# Records excerpted from a collection:
--- --- ---

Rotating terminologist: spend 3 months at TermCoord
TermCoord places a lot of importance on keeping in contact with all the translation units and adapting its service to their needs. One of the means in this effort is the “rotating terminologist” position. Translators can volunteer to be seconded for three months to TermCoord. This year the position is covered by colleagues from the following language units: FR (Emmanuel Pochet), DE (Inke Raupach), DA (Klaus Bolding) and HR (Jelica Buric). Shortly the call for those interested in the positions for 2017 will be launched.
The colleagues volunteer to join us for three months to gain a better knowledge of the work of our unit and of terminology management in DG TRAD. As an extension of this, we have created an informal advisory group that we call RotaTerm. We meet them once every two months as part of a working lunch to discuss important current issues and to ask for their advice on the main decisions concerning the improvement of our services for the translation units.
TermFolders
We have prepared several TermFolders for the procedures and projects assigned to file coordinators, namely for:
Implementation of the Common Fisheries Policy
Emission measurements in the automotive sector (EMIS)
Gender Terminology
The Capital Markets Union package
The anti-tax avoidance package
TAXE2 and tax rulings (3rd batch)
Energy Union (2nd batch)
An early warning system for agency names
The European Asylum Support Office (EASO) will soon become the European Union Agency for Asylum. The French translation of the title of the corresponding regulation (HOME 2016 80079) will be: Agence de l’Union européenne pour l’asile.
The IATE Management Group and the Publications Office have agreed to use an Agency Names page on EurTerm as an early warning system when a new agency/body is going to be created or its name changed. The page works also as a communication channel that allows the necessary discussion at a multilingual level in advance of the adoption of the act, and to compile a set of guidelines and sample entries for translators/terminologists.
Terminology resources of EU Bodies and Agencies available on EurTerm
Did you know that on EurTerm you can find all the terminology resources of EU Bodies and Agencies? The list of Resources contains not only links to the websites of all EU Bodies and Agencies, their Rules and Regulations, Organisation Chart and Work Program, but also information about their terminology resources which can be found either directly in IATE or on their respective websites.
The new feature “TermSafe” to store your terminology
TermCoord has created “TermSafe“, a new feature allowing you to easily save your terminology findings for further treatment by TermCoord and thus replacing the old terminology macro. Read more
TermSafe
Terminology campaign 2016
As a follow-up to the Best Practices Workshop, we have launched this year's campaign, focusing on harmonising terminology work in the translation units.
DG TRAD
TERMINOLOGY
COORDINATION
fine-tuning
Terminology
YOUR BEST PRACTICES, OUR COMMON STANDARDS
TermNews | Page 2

--- --- ---

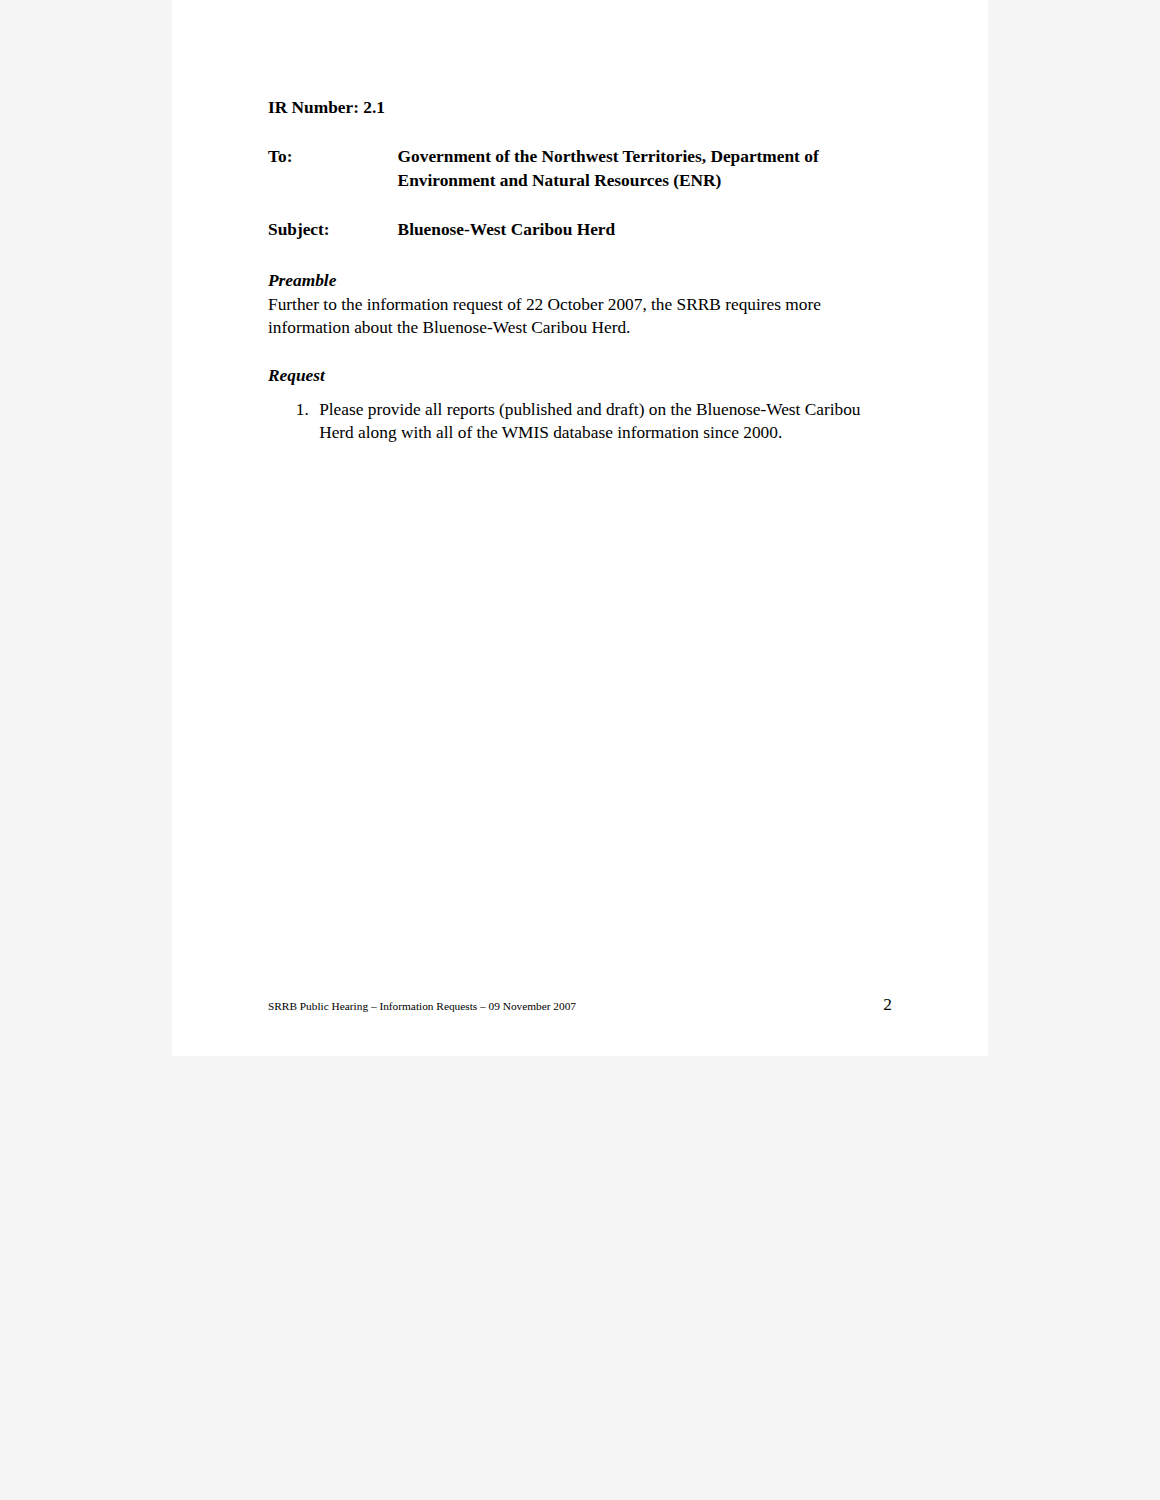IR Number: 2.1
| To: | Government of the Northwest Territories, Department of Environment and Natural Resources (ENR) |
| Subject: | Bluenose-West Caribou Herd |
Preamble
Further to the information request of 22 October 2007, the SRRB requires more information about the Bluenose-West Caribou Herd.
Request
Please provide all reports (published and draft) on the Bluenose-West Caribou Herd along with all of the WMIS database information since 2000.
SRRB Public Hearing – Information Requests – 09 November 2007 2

--- --- ---

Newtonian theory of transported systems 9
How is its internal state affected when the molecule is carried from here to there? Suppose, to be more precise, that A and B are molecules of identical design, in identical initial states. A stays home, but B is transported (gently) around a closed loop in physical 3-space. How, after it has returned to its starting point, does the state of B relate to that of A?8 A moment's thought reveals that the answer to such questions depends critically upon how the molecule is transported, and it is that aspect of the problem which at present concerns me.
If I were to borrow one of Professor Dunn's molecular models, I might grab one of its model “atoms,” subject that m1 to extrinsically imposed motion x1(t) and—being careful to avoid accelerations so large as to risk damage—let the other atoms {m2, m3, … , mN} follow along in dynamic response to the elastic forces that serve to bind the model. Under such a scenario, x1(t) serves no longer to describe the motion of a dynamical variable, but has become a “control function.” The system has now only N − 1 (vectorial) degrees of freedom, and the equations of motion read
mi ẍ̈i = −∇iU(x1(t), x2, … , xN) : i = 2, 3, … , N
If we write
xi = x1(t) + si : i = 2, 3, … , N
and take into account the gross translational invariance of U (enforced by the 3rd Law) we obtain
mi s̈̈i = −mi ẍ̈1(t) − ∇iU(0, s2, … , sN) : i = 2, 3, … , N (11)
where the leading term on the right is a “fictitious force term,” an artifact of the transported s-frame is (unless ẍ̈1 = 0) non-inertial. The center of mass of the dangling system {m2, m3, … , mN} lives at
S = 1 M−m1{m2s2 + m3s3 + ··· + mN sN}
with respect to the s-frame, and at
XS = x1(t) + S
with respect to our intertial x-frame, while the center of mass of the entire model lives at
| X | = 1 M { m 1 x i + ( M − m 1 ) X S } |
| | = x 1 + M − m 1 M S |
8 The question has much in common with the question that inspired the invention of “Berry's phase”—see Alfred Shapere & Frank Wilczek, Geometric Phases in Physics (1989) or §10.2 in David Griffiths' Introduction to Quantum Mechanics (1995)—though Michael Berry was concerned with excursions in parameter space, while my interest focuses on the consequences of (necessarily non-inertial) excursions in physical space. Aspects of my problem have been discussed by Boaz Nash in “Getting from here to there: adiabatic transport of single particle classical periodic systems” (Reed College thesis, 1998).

--- --- ---

Return, with no change at all, every line in the entries above from the line containing "We have prepared" through the line containing "Terminology resources of EU Bodies and Agencies available".

We have prepared several TermFolders for the procedures and projects assigned to file coordinators, namely for:
Implementation of the Common Fisheries Policy
Emission measurements in the automotive sector (EMIS)
Gender Terminology
The Capital Markets Union package
The anti-tax avoidance package
TAXE2 and tax rulings (3rd batch)
Energy Union (2nd batch)
An early warning system for agency names
The European Asylum Support Office (EASO) will soon become the European Union Agency for Asylum. The French translation of the title of the corresponding regulation (HOME 2016 80079) will be: Agence de l’Union européenne pour l’asile.
The IATE Management Group and the Publications Office have agreed to use an Agency Names page on EurTerm as an early warning system when a new agency/body is going to be created or its name changed. The page works also as a communication channel that allows the necessary discussion at a multilingual level in advance of the adoption of the act, and to compile a set of guidelines and sample entries for translators/terminologists.
Terminology resources of EU Bodies and Agencies available on EurTerm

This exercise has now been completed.